I am soooo dang LUCKY to have found LOVE again in my life, and at my age (over 50).  And Mr TTR is an AMAZING Guy and we have a WONDERFUL Relationship…

But all the same I was Questioning stuff before our Wedding too.  I was worried (subconsciously I suppose) about marrying for a second time and having it all fall apart.  The great unknown.  Although I knew with all my heart that I love and wanted to marry Mr TTR the reality of the situation scared the sh!t out of me all the same.  And my STUPID reasoning was I would rather be ALONE FOREVER than ever go thru any of that Divorce crap and heartbreak ever again… so somehow my subconscious along with my Wedding Anxiety & Stress came out as being quite snarky and defensive

A sort of… “So you think you want to marry me eh… let me see if you feel the same way after I show you a whole other side of me”

Somehow I’ve come to realize afterwards was my subconscious literally saying… HURT ME NOW… LEAVE ME NOW.  Cause I don’t deserve all the happiness that you have brought to me… somewhere down the road you are bound to disappointment me, and hurt me like my Ex-H did.

Lol, Mr TTR would tell you that one of the reasons he loves me (and I him) is we are sooo easy going together… almost always on the same page.  Never argue or fight.  Sure we have our “disagreements” about things in life, but we NEVER get ugly with one another or say nasty words when we don’t agree on something.

That is until about 1 month before the Wedding…

I was a changed woman… I was stressed out trying to plan so many things into such a short window of time… Christmas (which is for many people a stressful time of year to begin with) – Wedding Details – Laundry & Packing (we were gone 5 weeks on our Pre-Wedding – Marriage & Honeymoon Adventure) – Vacation Details – Honeymoon Plans etc.

I was a wreck !!

And I took it out on him…

I was short, curt, snippy.  Not a nice person for him to interact with.  Lol, he’d ask me an innocent Question “Have the Cruise Baggage Tags come yet ?” and I practically took his head off…

“NO they are on order… gosh I hope they get here soon… I can’t seem to get anything right… so much to do… so little time… can’t you see I’m busy… what do you think I’ve been doing… your Honeymoon Fairy Godmother at your service”

Etc.

Yada, yada, yada…

I am amazed the guy even WANTED to marry me after the 30 days from the miserable bleak and cold rainy days mid November to it finally snowed and the Car was packed and we were on our way come mid December.

Honest, I was lucky he didn’t tie me to the roof of the car !!
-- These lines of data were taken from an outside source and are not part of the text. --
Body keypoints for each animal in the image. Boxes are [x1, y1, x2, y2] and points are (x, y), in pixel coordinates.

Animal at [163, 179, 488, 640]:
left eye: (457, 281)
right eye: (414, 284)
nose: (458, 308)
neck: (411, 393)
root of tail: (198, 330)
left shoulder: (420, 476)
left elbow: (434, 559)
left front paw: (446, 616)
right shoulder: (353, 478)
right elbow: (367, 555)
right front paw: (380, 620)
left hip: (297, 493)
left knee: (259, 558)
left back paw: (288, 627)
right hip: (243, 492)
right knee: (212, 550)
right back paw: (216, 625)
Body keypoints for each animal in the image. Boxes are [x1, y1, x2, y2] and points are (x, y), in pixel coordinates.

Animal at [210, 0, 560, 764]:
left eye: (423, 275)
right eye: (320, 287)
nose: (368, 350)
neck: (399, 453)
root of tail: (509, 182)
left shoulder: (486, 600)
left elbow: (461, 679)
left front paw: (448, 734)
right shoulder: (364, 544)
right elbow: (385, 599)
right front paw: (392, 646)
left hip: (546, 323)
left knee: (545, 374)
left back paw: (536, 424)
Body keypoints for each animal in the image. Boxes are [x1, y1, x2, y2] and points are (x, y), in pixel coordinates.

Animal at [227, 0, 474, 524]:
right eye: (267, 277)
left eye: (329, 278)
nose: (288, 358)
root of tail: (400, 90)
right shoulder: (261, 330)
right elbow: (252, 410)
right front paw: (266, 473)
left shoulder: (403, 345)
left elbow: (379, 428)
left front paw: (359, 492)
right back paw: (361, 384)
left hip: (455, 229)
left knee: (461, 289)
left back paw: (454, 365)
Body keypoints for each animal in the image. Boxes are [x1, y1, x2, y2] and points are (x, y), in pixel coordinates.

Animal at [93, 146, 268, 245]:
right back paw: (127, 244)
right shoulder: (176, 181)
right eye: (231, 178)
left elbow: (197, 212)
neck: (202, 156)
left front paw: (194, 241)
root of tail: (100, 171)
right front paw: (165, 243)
By the time we got to Myrtle Beach… and some sunshine, and some much needed R&R… and I could finally again see the forest for the trees (actually the ocean for the beach)… I was good to go, and my mind relaxed and what was LEFT of the Wedding Planning for the most part sort of took a “secondary” role of… “Well if we get it done great, if not so be it”

So hon, altho it might be your Disorder that is ramping up…

It could just as well be Wedding Anxiety in general.

My best advice is for sure talk it over with your Therapist… in much detail about what it is you are feeling, your concerns regarding the marriage, etc…

BUT do know that Wedding Anxiety can manifest itself in many ways… and just about everyone goes thru it to some extent.

((( HUGS )))

Hope this helps,

 

Post # 10
Member
838 posts
Busy bee
  • Wedding: March 2008

I’d also want to know why she can’t take anxiety meds…

however, call your therapist’s office first thing Tuesday morning and see if there are any cancellations. Are you also seeing a psychiatrist? They may be able to give you something to take the edge off. But why are you having all of the other thoughts?